(Beginning of RECORDS)
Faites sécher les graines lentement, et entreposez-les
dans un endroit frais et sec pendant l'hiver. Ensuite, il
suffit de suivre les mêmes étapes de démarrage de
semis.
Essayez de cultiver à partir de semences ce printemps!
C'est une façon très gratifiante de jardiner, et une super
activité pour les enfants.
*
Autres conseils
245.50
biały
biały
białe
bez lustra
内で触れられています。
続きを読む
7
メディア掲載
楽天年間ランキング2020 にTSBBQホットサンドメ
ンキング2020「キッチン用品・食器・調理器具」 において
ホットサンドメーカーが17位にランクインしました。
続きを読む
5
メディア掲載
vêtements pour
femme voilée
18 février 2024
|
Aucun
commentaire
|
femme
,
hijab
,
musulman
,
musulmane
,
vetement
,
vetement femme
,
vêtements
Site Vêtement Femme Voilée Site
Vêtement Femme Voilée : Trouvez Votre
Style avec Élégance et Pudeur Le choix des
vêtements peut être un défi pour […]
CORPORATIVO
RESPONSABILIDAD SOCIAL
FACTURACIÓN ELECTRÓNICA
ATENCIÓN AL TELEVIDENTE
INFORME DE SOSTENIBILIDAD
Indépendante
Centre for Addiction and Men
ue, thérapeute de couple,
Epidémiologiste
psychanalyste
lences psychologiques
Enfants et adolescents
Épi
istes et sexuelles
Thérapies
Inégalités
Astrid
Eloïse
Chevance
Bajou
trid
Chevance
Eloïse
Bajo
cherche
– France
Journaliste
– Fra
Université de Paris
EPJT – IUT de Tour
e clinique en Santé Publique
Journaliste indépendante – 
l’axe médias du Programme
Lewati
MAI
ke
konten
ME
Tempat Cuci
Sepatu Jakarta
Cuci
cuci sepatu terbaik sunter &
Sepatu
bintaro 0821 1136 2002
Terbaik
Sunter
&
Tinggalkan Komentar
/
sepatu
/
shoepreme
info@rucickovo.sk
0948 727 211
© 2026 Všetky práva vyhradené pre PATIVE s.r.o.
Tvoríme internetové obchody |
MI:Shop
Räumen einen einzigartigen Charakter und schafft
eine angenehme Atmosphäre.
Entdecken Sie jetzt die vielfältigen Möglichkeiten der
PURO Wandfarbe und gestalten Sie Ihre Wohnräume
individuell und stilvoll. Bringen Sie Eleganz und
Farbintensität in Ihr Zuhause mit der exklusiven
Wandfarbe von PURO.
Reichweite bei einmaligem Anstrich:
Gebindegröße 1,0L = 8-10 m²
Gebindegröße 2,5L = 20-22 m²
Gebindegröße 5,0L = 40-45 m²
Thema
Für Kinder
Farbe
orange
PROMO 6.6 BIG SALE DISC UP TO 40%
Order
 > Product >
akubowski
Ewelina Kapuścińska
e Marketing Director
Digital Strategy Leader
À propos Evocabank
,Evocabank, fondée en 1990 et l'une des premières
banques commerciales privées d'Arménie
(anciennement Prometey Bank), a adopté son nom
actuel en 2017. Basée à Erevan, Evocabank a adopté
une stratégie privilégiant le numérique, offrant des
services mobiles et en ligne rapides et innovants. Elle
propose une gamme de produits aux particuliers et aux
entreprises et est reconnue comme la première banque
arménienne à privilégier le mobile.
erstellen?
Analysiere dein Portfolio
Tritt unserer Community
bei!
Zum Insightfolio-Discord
(End of RECORDS)
• TASK REQUIREMENTS: The required answer is the exact run of lines above starting at the line with "楽天年間ランキング2020 にTSBBQホットサンドメ" and ending at the line with "Site Vêtement Femme Voilée Site", with both ends present.

• TASK RESULT:
楽天年間ランキング2020 にTSBBQホットサンドメ
ンキング2020「キッチン用品・食器・調理器具」 において
ホットサンドメーカーが17位にランクインしました。
続きを読む
5
メディア掲載
vêtements pour
femme voilée
18 février 2024
|
Aucun
commentaire
|
femme
,
hijab
,
musulman
,
musulmane
,
vetement
,
vetement femme
,
vêtements
Site Vêtement Femme Voilée Site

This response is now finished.